The whole bumper crop of about 300 eligible short stories listed in the complete list of eligible works  at CanSpecFic courtesy of Michael Matheson. Many of them available online to read.

April 15 is the deadline for Prix Aurora Awards nominations.


Ad Astra

In several respects, Ad Astra has been a convention of firsts for me. It was the first convention I'd ever attended when arriving onto the scene of writers and readers a few years ago. Last year, it became the first event that I was invited to attend as a panellist.

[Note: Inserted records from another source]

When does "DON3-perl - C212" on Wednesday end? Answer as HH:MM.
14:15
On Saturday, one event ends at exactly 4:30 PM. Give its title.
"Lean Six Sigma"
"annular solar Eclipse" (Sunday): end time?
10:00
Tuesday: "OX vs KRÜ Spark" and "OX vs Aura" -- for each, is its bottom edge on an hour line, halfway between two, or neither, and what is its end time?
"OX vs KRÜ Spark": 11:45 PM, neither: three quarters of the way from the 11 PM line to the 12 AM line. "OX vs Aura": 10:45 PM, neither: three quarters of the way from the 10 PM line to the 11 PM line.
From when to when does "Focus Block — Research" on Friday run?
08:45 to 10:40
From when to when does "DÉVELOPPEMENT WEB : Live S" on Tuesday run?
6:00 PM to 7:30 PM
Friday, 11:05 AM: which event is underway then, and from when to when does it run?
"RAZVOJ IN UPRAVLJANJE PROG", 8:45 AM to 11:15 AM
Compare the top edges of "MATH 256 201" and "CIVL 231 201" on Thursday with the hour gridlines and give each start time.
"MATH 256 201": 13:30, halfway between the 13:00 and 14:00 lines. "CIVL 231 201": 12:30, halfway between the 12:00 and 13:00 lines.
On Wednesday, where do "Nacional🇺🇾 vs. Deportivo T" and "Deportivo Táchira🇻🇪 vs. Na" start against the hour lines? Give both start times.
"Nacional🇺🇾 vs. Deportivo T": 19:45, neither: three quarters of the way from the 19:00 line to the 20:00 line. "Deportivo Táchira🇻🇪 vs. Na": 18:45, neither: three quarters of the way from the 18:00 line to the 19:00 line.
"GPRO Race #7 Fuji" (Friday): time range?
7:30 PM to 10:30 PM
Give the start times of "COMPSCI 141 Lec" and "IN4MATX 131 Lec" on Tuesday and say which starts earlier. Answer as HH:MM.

I am delighted to be attending again and my tentative schedule is as follows:

  • Friday 10 pm Beaufort East - What is Happening With Webseries?
    James Bambury (m), Thomas Gofton, Scott Albert
  • Sunday 1 pm Beaufort East - Summer Scifi Trailer Park
    Sara Dhooma (m), James Bambury, Matt Moore, Adam Shaftoe
  • Sunday 12 pm Ellsemere West - Drowning out Distractions
    James Bambury (m), Karina Sumner-Smith, Stephanie Bedwell-Grime, Ed Greenwood, Julie Czerneda
Thankfully, I am in the will be moderating the two panels where I have the least qualifications.